Humans lose mental acuity as we age, which is a terrible side effect of growing older. The loss of cognitive ability, which is typically accompanied by mood disorders such as anxiety, is a dreadful experience for people with neurodegenerative diseases like Alzheimer’s and Parkinson’s.
One strategy to combat cognitive decline and anxiety is to encourage the growth of new neurons. For the first time, researchers at the University of North Carolina School of Medicine have used a specific type of neuron in mice to boost the production of neural stem cells and encourage the formation of new adult neurons, affecting behavior.
In mice, targeting these cells modified memory retrieval and altered anxiety-like behaviors, according to a study published in the journal Nature Neuroscience. The UNC researchers essentially increased the electrical activity between cells in the hypothalamus and hippocampus in order to make new neurons, a process known as neurogenesis.
“Targeting the hypothalamic neurons to enhance adult hippocampal neurogenesis will not only benefit brain functions,” said senior author Juan Song, PhD, associate professor of pharmacology, “but also holds the potential to treat cognitive and affective deficits associated with various brain disorders.”
Neurons are formed by a process known as neurogenesis, which happens primarily during the nervous system’s prenatal development when the growing brain is populated. Progenitor cells develop in mitotic cycles, diversify, and give rise to neuroblasts and glioblasts in the ventricular zone of the embryonic neural tube.
Neuroblasts and glioblasts will eventually differentiate into neurons and glial cells. The majority of the neurons we have for the rest of our lives were produced before we were born and arranged during childhood.
Neurogenesis, on the other hand, continues into adulthood and throughout life. In fact, the halting of neurogenesis is one of the causes of cognitive decline, anxiety, and even disorders like Alzheimer’s.
Targeting the hypothalamic neurons to enhance adult hippocampal neurogenesis will not only benefit brain functions. But also holds the potential to treat cognitive and affective deficits associated with various brain disorders.
Juan Song
Song, a UNC Neuroscience Center member, has been researching the intricate interplay between brain cells that keeps neurogenesis going. She was aware that adult hippocampus neurogenesis is important for memory and emotion processing, and that neural circuit activity, or ‘electrical activity,’ regulates this process in a dynamic way.
Nobody knew if this brain circuit activity could be altered to increase neurogenesis to the point where the result would be observed as a change in behavior, such as improved memory or reduced anxiety.
The activity of an overlapping network of brain regions is controlled by mood and cognition, according to neuroimaging findings. Changes in perception, attention, memory and executive functioning have been shown in depressed people in studies.
The Song lab conducted tests led by co-first authors Ya-Dong Li, PhD, and Yan-Jia Luo, PhD, both postdoctoral fellows, to investigate what effect altering brain activity had. They employed optogenetics, which is a method of utilizing light to induce neuronal activity in the supramammillary nucleus, a small brain structure (SuM).
The SuM is a part of the brain’s hypothalamus that aids with everything from cognition to movement and sleep/wakefulness. Song’s team reported a robust enhancement of neurogenesis at different stages when they persistently activated the SuM neurons.
They saw an increase in neural stem cell production as well as the formation of new adult-born neurons with improved characteristics. The memory and anxiety-like behaviors were subsequently modulated by optogenetic stimulation of these new neurons.
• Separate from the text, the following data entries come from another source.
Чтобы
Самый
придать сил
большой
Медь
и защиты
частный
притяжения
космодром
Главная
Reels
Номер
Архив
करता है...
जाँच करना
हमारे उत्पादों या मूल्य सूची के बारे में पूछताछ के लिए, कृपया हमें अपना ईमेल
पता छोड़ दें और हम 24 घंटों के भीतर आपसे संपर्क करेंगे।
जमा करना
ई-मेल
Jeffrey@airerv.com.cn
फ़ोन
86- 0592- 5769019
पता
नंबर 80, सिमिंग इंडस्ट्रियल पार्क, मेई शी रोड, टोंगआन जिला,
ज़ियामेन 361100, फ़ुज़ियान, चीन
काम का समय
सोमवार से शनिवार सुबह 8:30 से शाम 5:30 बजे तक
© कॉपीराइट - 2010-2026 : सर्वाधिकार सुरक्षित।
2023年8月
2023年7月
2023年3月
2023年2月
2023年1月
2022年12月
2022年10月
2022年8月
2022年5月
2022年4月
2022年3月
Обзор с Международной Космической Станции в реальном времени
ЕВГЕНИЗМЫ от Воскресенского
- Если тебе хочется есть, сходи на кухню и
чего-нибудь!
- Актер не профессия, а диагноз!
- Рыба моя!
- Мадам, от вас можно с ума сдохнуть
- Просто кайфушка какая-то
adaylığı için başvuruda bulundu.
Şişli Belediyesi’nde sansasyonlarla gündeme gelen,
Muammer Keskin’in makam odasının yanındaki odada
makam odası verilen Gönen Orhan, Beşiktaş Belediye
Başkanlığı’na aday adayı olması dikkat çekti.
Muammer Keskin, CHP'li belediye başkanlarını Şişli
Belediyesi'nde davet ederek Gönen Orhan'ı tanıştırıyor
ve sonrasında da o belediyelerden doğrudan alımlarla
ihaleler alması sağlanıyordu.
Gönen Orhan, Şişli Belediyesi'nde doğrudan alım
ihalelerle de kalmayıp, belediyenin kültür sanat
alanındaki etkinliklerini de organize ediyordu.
“We also show that the SuM neurons are highly responsive when the mice experienced new things in their environment,” Song said. “In fact, in a new environment, mice require these cells for neurogenesis.”
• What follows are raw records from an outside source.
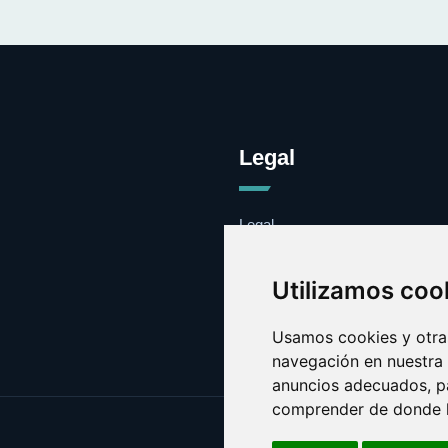
Legal
Legal
Cookies
Contacto
Utilizamos coo
Usamos cookies y otras
navegación en nuestra
anuncios adecuados, pa
comprender de donde ll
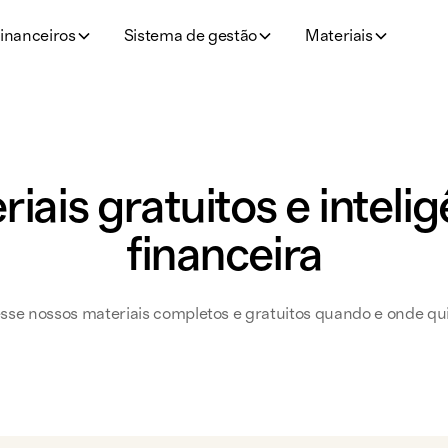
inanceiros
Sistema de gestão
Materiais
iais gratuitos e inteli
financeira
sse nossos materiais completos e gratuitos quando e onde qui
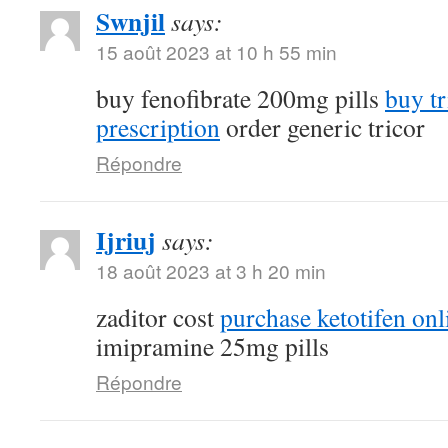
Swnjil
says:
15 août 2023 at 10 h 55 min
buy fenofibrate 200mg pills
buy tr
prescription
order generic tricor
Répondre
Ijriuj
says:
18 août 2023 at 3 h 20 min
zaditor cost
purchase ketotifen onl
imipramine 25mg pills
Répondre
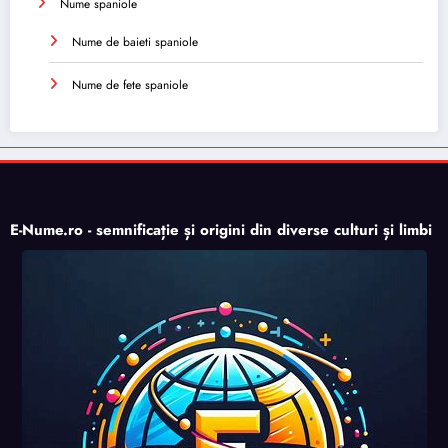
Nume spaniole
Nume de baieti spaniole
Nume de fete spaniole
E-Nume.ro - semnificație și origini din diverse culturi și limbi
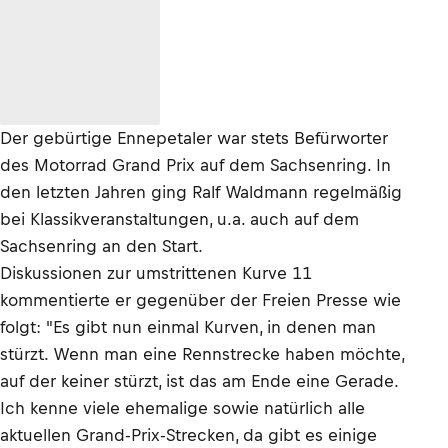
Der gebürtige Ennepetaler war stets Befürworter
des Motorrad Grand Prix auf dem Sachsenring. In
den letzten Jahren ging Ralf Waldmann regelmäßig
bei Klassikveranstaltungen, u.a. auch auf dem
Sachsenring an den Start.
Diskussionen zur umstrittenen Kurve 11
kommentierte er gegenüber der Freien Presse wie
folgt: "Es gibt nun einmal Kurven, in denen man
stürzt. Wenn man eine Rennstrecke haben möchte,
auf der keiner stürzt, ist das am Ende eine Gerade.
Ich kenne viele ehemalige sowie natürlich alle
aktuellen Grand-Prix-Strecken, da gibt es einige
Adult hippocampal neurogenesis dysfunction is linked to a variety of clinical conditions, including aging, neurodegenerative diseases, and mental illnesses.
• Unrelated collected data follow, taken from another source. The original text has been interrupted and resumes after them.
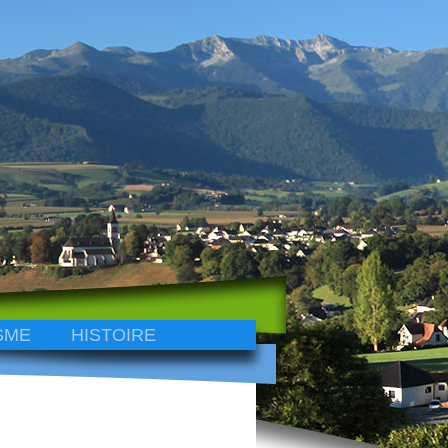
SME
HISTOIRE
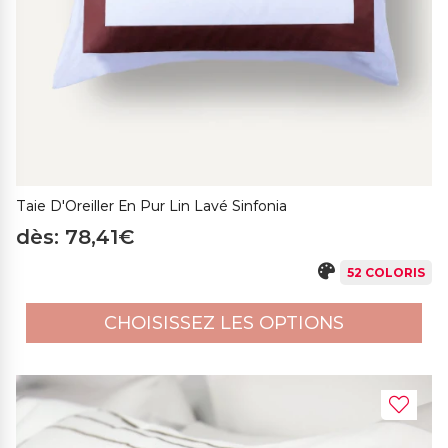
Taie D'Oreiller En Pur Lin Lavé Sinfonia
dès: 78,41€
52 COLORIS
CHOISISSEZ LES OPTIONS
“Therefore,” Song added, “targeting the hypothalamic neurons to enhance adult hippocampal neurogenesis will not only benefit brain functions but also holds the potential to treat cognitive and affective deficits associated with various brain disorders.”
Other authors are Ze-Ka Chen, Luis Quintanilla, and Libo Zhang at UNC-Chapel Hill; Yoan Cherasse and Michael Lazarus at the University of Tsukuba, Japan,; and Zhi-Li Huang from Fudan University, China. The National Institutes of Health, the Alzheimer’s Association, and the Brain & Behavior Research Foundation’s NARSAD Young Investigator Award supported this study.